I always wondered if our vacations hurt my father's feelings - we visited the Concord bridge, the Old North Church, the 150th commemoration of Cornwallis' surrender at Yorktown, Valley Forge. You could run your finger down the crack in the Liberty Bell in those days, and we did. My brother loved George Washington, read book after book about his hero: we celebrated Washington's birthday in our house with a cherry cake.
He never showed hurt feelings about it, if he had any. Never tried to argue the other side with my brother. Never reminded us that we were English. That war was over: as far as he was concerned, we were American. Our parents loved history and loved our interest in it -- we visited Civil War battlefields, too: Gettysburg, Antietam. We went to Harper's Ferry and Fredericksburg. Any war, anywhere within driving distance: Washington, Fort McHenry.

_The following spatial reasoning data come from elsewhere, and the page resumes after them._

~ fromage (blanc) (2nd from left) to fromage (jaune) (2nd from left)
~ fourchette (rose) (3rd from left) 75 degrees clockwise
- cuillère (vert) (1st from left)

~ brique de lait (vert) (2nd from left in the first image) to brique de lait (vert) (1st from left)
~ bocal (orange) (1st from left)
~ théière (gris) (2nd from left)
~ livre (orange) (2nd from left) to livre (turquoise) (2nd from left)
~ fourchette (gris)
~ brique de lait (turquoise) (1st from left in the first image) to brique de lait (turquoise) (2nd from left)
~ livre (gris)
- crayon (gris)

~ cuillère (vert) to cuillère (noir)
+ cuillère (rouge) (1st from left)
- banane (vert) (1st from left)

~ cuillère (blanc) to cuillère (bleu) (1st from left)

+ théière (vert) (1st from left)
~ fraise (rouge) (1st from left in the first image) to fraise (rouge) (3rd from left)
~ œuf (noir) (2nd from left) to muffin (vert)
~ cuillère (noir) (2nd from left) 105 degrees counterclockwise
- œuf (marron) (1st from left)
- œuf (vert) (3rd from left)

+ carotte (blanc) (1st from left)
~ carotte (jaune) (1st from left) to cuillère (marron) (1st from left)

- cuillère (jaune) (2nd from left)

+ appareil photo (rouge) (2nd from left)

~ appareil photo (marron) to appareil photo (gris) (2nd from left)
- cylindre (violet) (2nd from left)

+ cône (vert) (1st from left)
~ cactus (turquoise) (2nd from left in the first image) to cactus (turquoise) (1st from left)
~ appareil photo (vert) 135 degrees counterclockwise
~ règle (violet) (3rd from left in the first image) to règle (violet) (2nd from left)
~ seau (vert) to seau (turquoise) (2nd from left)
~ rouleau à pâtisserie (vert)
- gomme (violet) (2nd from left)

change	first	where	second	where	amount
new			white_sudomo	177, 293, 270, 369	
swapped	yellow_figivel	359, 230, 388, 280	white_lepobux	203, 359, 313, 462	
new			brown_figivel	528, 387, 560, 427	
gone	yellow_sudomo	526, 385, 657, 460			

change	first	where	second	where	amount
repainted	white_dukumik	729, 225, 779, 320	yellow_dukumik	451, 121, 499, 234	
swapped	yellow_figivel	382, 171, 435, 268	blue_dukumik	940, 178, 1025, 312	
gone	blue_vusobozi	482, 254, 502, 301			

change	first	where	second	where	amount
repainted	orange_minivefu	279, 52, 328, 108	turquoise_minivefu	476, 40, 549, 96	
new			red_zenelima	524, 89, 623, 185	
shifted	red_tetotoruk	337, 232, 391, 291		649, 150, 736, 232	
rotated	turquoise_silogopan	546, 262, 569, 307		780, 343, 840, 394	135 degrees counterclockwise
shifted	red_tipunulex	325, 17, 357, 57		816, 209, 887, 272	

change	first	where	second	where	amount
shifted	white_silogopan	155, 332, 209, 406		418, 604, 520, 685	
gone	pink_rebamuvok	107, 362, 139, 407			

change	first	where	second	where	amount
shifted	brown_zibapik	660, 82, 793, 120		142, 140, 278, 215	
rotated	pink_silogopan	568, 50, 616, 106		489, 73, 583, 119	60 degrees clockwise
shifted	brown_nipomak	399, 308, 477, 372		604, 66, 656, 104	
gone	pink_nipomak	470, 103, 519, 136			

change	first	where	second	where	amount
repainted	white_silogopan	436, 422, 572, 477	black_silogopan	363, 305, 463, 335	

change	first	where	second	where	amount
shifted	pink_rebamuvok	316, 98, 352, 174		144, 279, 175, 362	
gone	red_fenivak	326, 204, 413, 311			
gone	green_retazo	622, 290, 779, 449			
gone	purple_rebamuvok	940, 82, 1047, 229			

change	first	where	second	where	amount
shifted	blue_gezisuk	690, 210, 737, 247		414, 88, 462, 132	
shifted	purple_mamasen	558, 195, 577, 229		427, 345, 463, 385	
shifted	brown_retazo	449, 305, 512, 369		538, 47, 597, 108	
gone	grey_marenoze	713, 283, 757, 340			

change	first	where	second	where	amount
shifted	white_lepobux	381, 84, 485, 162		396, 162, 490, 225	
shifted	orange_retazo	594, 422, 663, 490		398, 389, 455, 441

Later in life, I was astounded to learn that there were people who found history and politics boring. How could that rich brew of human frailty and serendipity bore anyone? You'd have to be half dead already.
And how could it not make you sad, or proud, or angry? How could a little girl or boy hear those stories and not attempt to enter them, imagining herself a heroine, himself a hero? Wonder, at night, about the untried limits of our own courage? Are we brave enough? Worthy successors?
Years later, on the fifth of July in the midst of another war, I still do not know.